● **What to do**: Beginning with the line that holds "384 258 17.38" and ending with the last line below, please copy every line exactly, add nothing, and leave out the pictures.

● **Records supplied**:
****

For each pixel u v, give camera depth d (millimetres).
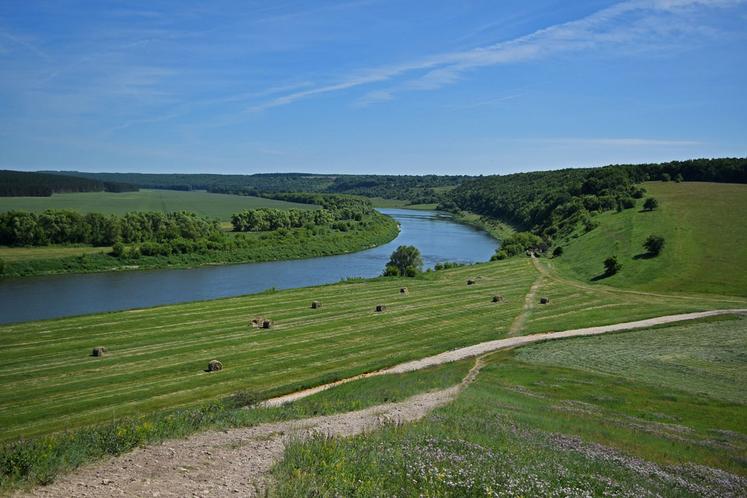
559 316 63938
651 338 53281
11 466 13484
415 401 29156
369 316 61688
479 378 39375
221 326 55125
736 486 18828
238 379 40375
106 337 49625
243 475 14008
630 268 88438
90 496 12141
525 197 195625
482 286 81812
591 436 24531
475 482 13898
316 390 37812
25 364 41938
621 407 32281
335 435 18656
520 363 43750
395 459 15141
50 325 52625
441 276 90250
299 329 55125
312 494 12445
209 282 88750
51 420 32094
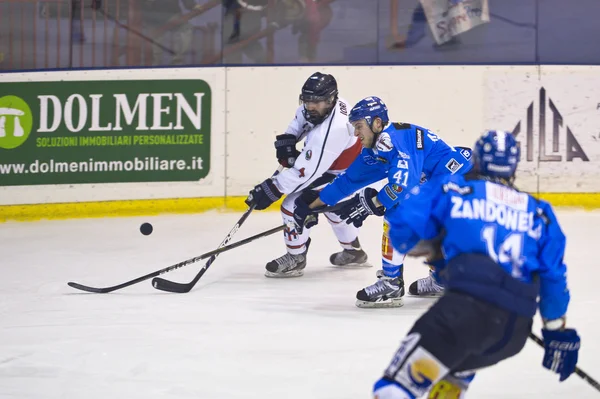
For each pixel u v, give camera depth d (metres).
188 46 28.33
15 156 27.59
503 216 9.43
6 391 12.82
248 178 27.64
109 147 27.45
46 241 24.55
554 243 9.47
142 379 13.31
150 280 20.16
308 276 20.36
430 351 9.04
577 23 28.06
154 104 27.45
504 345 9.30
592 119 27.23
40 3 28.06
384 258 17.38
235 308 17.53
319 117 18.94
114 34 28.25
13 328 16.19
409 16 28.12
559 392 12.69
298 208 18.02
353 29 28.27
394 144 16.70
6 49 28.23
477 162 9.88
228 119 27.53
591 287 18.78
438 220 9.58
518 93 27.31
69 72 27.45
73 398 12.53
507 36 28.16
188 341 15.27
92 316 17.00
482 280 9.13
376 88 27.58
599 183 27.30
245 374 13.52
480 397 12.50
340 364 13.96
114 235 25.08
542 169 27.33
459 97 27.47
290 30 28.27
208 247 23.44
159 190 27.61
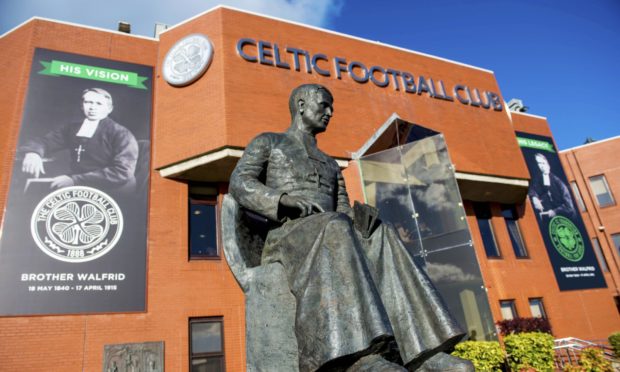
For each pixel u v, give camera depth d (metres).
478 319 11.57
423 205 12.51
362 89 18.02
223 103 14.66
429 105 19.33
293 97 4.04
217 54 15.60
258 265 3.53
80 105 14.54
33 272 12.12
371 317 2.47
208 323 13.70
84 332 12.04
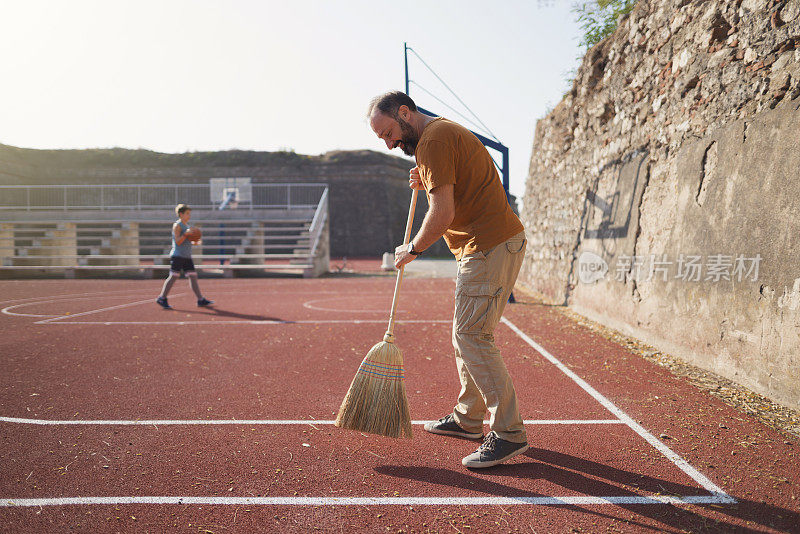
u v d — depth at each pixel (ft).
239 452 9.64
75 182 96.73
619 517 7.39
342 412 9.15
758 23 14.06
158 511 7.49
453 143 8.40
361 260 95.09
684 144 17.88
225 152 104.27
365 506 7.70
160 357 17.40
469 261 8.87
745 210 13.94
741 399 12.71
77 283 47.57
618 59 24.47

****

● **Output for this exercise**:
384 258 17.38
235 308 17.53
319 117 18.94
114 34 28.25
13 328 16.19
409 16 28.12
559 392 12.69
298 208 18.02
353 29 28.27
394 144 16.70
6 49 28.23
477 162 9.88
228 119 27.53
591 287 18.78
438 220 9.58
518 93 27.31
69 72 27.45
73 398 12.53
507 36 28.16
188 341 15.27
92 316 17.00
482 280 9.13
376 88 27.58
599 183 27.30
245 374 13.52
480 397 12.50
340 364 13.96
114 235 25.08
542 169 27.33
459 97 27.47
290 30 28.27
208 247 23.44
159 190 27.61
For each pixel u v, give camera depth d (metres).
478 319 11.57
423 205 12.51
362 89 18.02
223 103 14.66
429 105 19.33
293 97 4.04
217 54 15.60
258 265 3.53
80 105 14.54
33 272 12.12
371 317 2.47
208 323 13.70
84 332 12.04
u v d — depth at each pixel (ft).
239 452 9.64
75 182 96.73
619 517 7.39
342 412 9.15
758 23 14.06
158 511 7.49
453 143 8.40
361 260 95.09
684 144 17.88
225 152 104.27
365 506 7.70
160 357 17.40
469 261 8.87
745 210 13.94
741 399 12.71
77 283 47.57
618 59 24.47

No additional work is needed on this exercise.